DOCUMENT EXCERPT

/---

Merge pull request astropy#10305 from pllim/update-coo-doc-np-1.12

DOC: Un-skip coordinate example for doctest

docs/coordinates/index.rst

@@ -381,13 +381,11 @@ and transforming velocities. These are available both via the lower-level
 objects::
 
     >>> sc = SkyCoord(1*u.deg, 2*u.deg, radial_velocity=20*u.km/u.s)
-    >>> sc  # doctest: +SKIP
+    >>> sc  # doctest: +FLOAT_CMP
     <SkyCoord (ICRS): (ra, dec) in deg
-        ( 1.,  2.)
+        (1., 2.)
      (radial_velocity) in km / s
-        ( 20.,)>
-
-.. the SKIP above in the ``sc`` line is because NumPy has a subtly different output in versions < 12 - the trailing comma is missing. If a NPY_LT_1_12 comes in to being this can switch to that. But don't forget to *also* change this in the velocities.rst file.
+        (20.,)>
 
 For more details on velocity support (and limitations), see the
 :doc:`velocities` page.

docs/coordinates/velocities.rst

@@ -24,16 +24,14 @@ proper motion and distance could be created as::
     >>> from astropy.coordinates import SkyCoord
     >>> import astropy.units as u
     >>> sc = SkyCoord(1*u.deg, 2*u.deg, radial_velocity=20*u.km/u.s)
-    >>> sc  # doctest: +SKIP
+    >>> sc  # doctest: +FLOAT_CMP
     <SkyCoord (ICRS): (ra, dec) in deg
-        ( 1.,  2.)
+        (1., 2.)

\---

RECORDED DATA
/---

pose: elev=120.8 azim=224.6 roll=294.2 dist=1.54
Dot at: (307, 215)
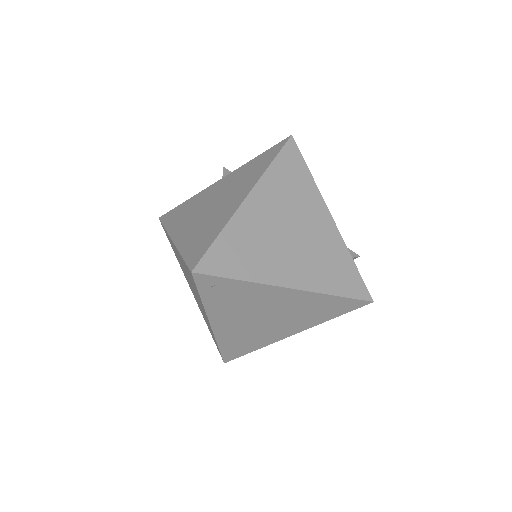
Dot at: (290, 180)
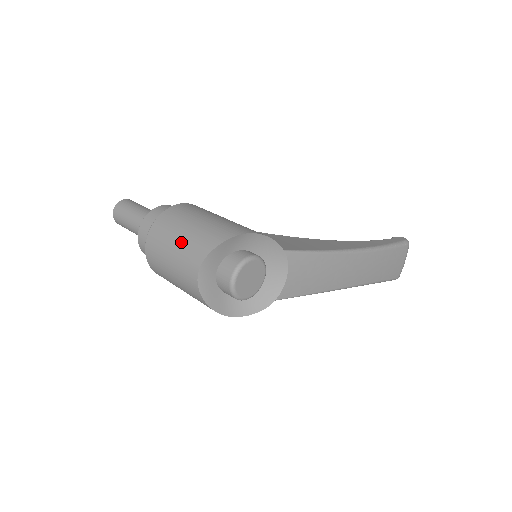
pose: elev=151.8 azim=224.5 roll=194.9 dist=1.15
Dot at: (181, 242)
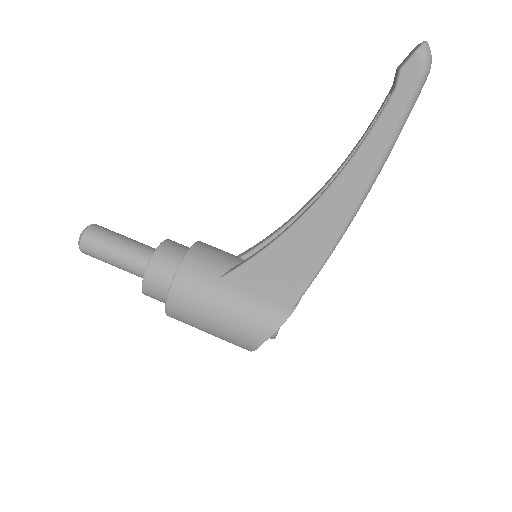
Dot at: occluded
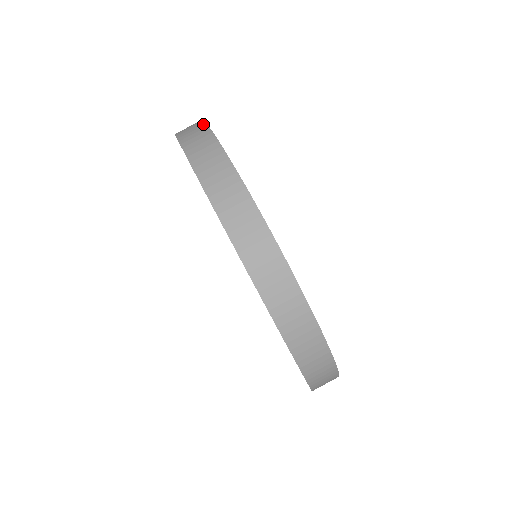
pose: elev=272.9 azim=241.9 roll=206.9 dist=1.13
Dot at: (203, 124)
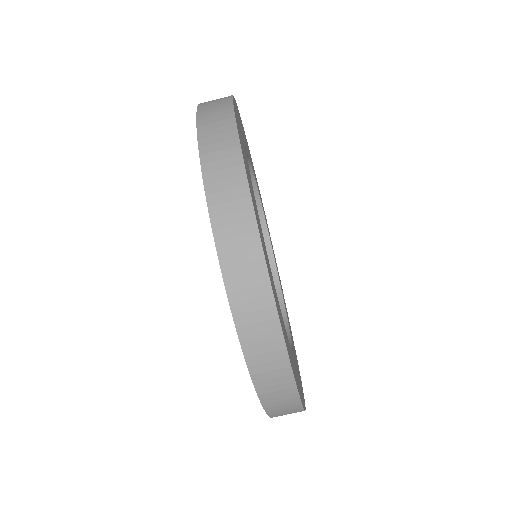
Dot at: (277, 326)
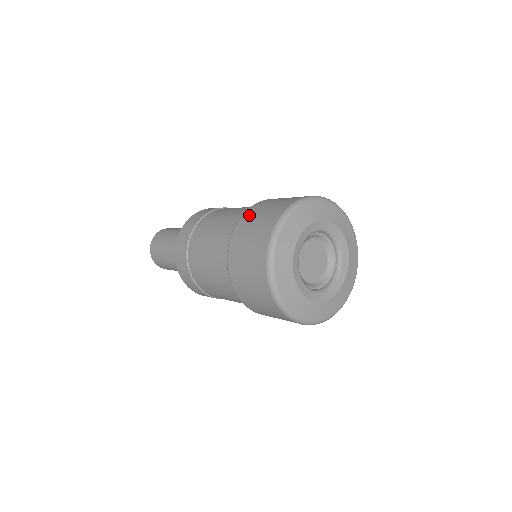
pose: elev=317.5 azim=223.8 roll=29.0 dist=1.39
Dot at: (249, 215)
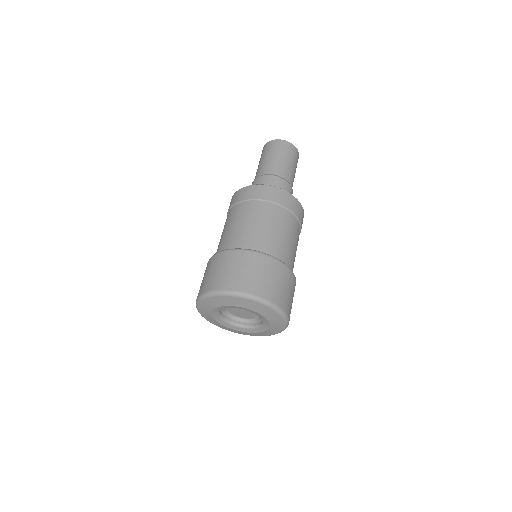
Dot at: (234, 257)
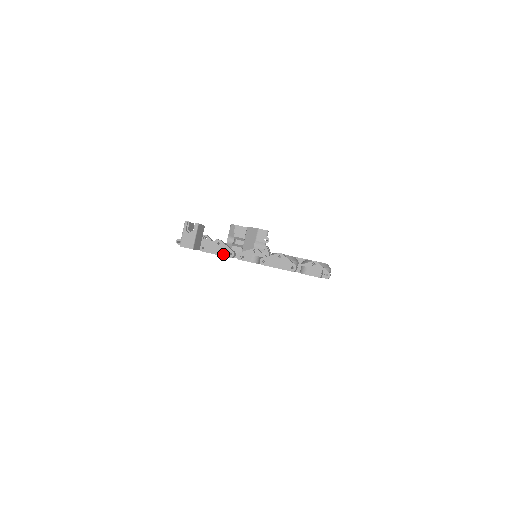
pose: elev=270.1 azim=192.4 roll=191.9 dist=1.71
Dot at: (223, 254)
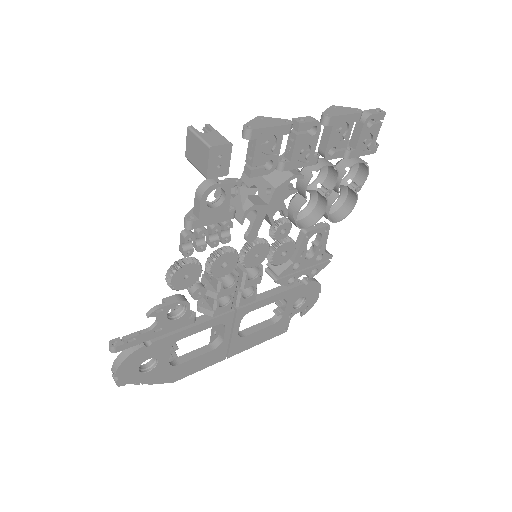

\---

WRITTEN TASKS
**a.** In the coordinate documentation diff, which doctest directive replaces +SKIP on the line that displays sc?
**b.** Please pick up the coordinate documentation diff where it stops and carry it further.
The items have no connection to the coordinate documentation diff.

RESPONSES FOR EACH TASK
**a.** +FLOAT_CMP

**b.**
      (radial_velocity) in km / s
-        ( 20.,)>
+        (20.,)>
     >>> sc.radial_velocity  # doctest: +FLOAT_CMP
     <Quantity 20.0 km / s>
 
-.. the SKIP above in the ``sc`` line is because numpy has a subtly different output in versions < 12 - the trailing comma is missing.  If a NPY_LT_1_12 comes in to being this can switch to that.  But don't forget to *also* change this in the coordinates/index.rst file
-
 |skycoord| objects created in this manner follow all of the same transformation
 rules and will correctly update their velocities when transformed to other
 frames. For example, to determine proper motions in Galactic coordinates for
@@ -449,14 +447,25 @@ precision is not sufficient to compute differences of order km over distances
 of order kiloparsecs. Hence, the straightforward finite difference method will
 not work for this use case with the default values.
 
+.. testsetup::
+
+    >>> import numpy as np
+    >>> from astropy.coordinates import EarthLocation, AltAz, GCRS
+    >>> from astropy.time import Time
+    >>> time = Time('J2010') + np.linspace(-1,1,1000) * u.min
+    >>> location = EarthLocation(lon=0*u.deg, lat=45*u.deg)
+    >>> aa = AltAz(alt=[45]*1000*u.deg, az=90*u.deg, distance=100*u.kpc,
+    ...            radial_velocity=[10]*1000*u.km/u.s,
+    ...            location=location, obstime=time)
+
 It is possible to override the timestep over which the finite difference occurs.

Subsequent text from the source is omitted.